ACTIVITY: The pictures must be left out, while the rest of the data is copied exactly.

──────────

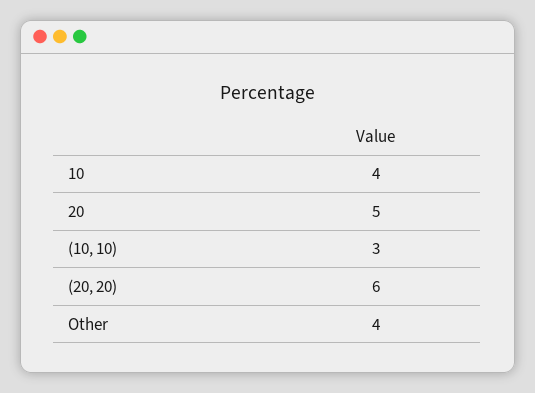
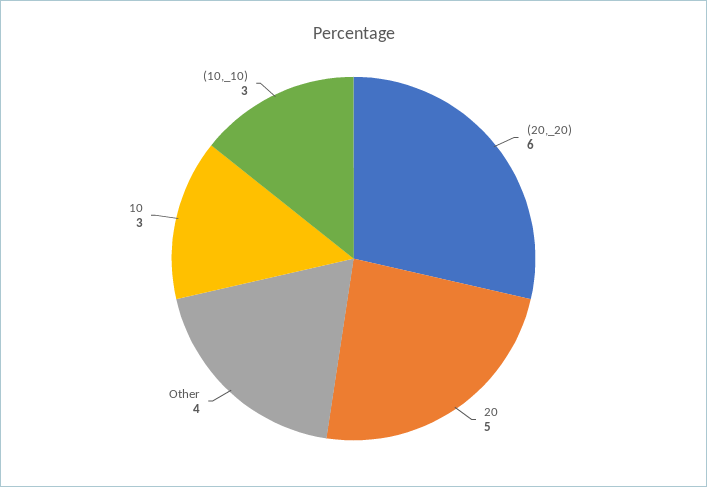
  {
-   "10": 4,
+   "10": 3,
    "20": 5,
    "(10, 10)": 3,
    "(20, 20)": 6,
    "Other": 4
  }

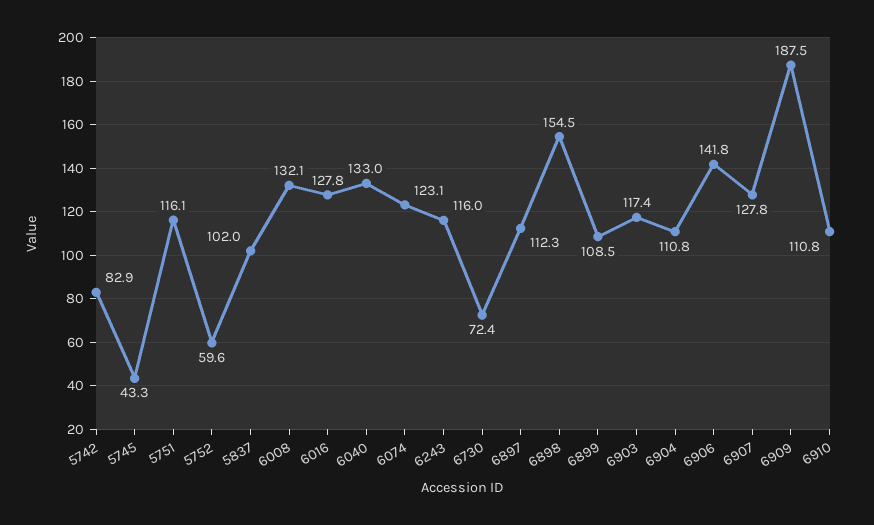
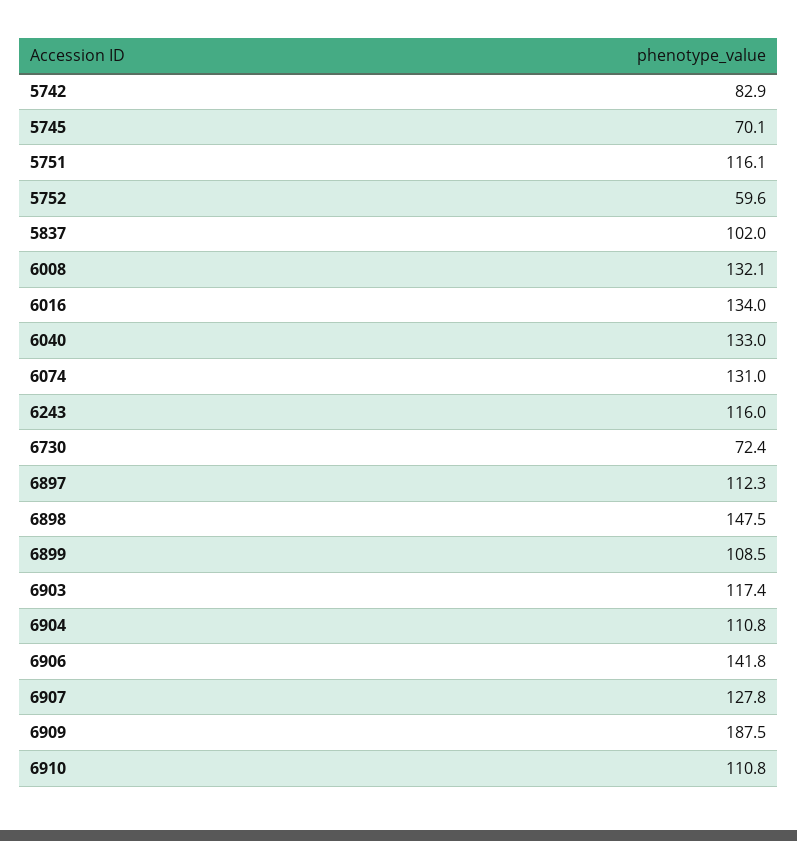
  {
    "5742": 82.9,
-   "5745": 43.3,
+   "5745": 70.1,
    "5751": 116.1,
    "5752": 59.6,
    "5837": 102,
    "6008": 132.1,
-   "6016": 127.8,
+   "6016": 134,
    "6040": 133,
-   "6074": 123.1,
+   "6074": 131,
    "6243": 116,
    "6730": 72.4,
    "6897": 112.3,
-   "6898": 154.5,
+   "6898": 147.5,
    "6899": 108.5,
    "6903": 117.4,
    "6904": 110.8,
    "6906": 141.8,
    "6907": 127.8,
    "6909": 187.5,
    "6910": 110.8
  }

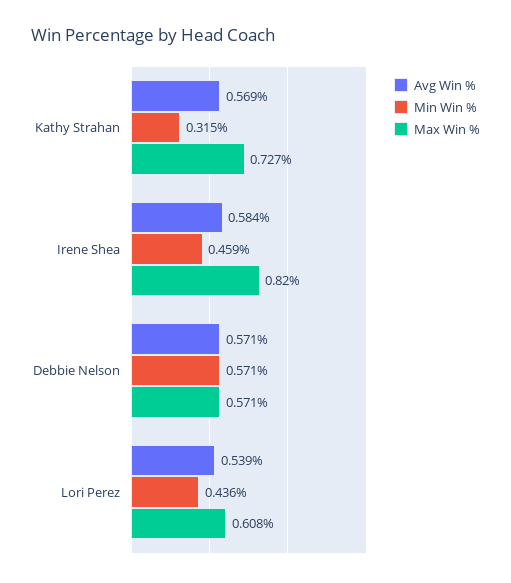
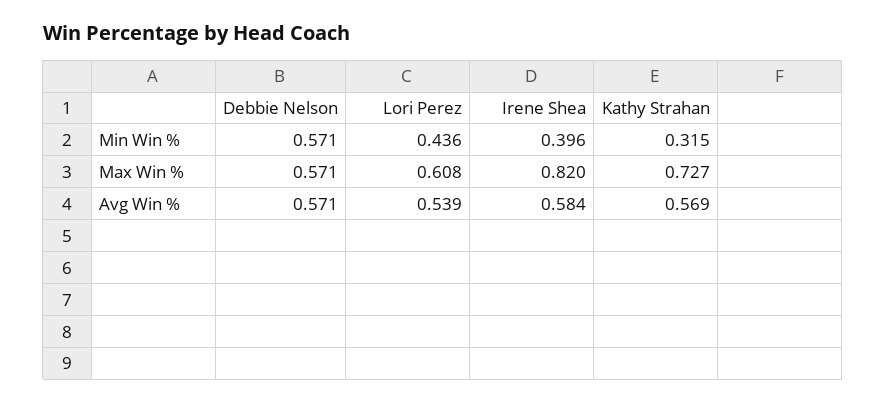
  {
    "Avg Win %": {
      "Kathy Strahan": 0.569,
      "Irene Shea": 0.584,
      "Debbie Nelson": 0.571,
      "Lori Perez": 0.539
    },
    "Min Win %": {
      "Kathy Strahan": 0.315,
-     "Irene Shea": 0.459,
+     "Irene Shea": 0.396,
      "Debbie Nelson": 0.571,
      "Lori Perez": 0.436
    },
    "Max Win %": {
      "Kathy Strahan": 0.727,
      "Irene Shea": 0.82,
      "Debbie Nelson": 0.571,
      "Lori Perez": 0.608
    }
  }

──────────

TASK OUTPUT:
  {
-   "10": 4,
+   "10": 3,
    "20": 5,
    "(10, 10)": 3,
    "(20, 20)": 6,
    "Other": 4
  }

  {
    "5742": 82.9,
-   "5745": 43.3,
+   "5745": 70.1,
    "5751": 116.1,
    "5752": 59.6,
    "5837": 102,
    "6008": 132.1,
-   "6016": 127.8,
+   "6016": 134,
    "6040": 133,
-   "6074": 123.1,
+   "6074": 131,
    "6243": 116,
    "6730": 72.4,
    "6897": 112.3,
-   "6898": 154.5,
+   "6898": 147.5,
    "6899": 108.5,
    "6903": 117.4,
    "6904": 110.8,
    "6906": 141.8,
    "6907": 127.8,
    "6909": 187.5,
    "6910": 110.8
  }

  {
    "Avg Win %": {
      "Kathy Strahan": 0.569,
      "Irene Shea": 0.584,
      "Debbie Nelson": 0.571,
      "Lori Perez": 0.539
    },
    "Min Win %": {
      "Kathy Strahan": 0.315,
-     "Irene Shea": 0.459,
+     "Irene Shea": 0.396,
      "Debbie Nelson": 0.571,
      "Lori Perez": 0.436
    },
    "Max Win %": {
      "Kathy Strahan": 0.727,
      "Irene Shea": 0.82,
      "Debbie Nelson": 0.571,
      "Lori Perez": 0.608
    }
  }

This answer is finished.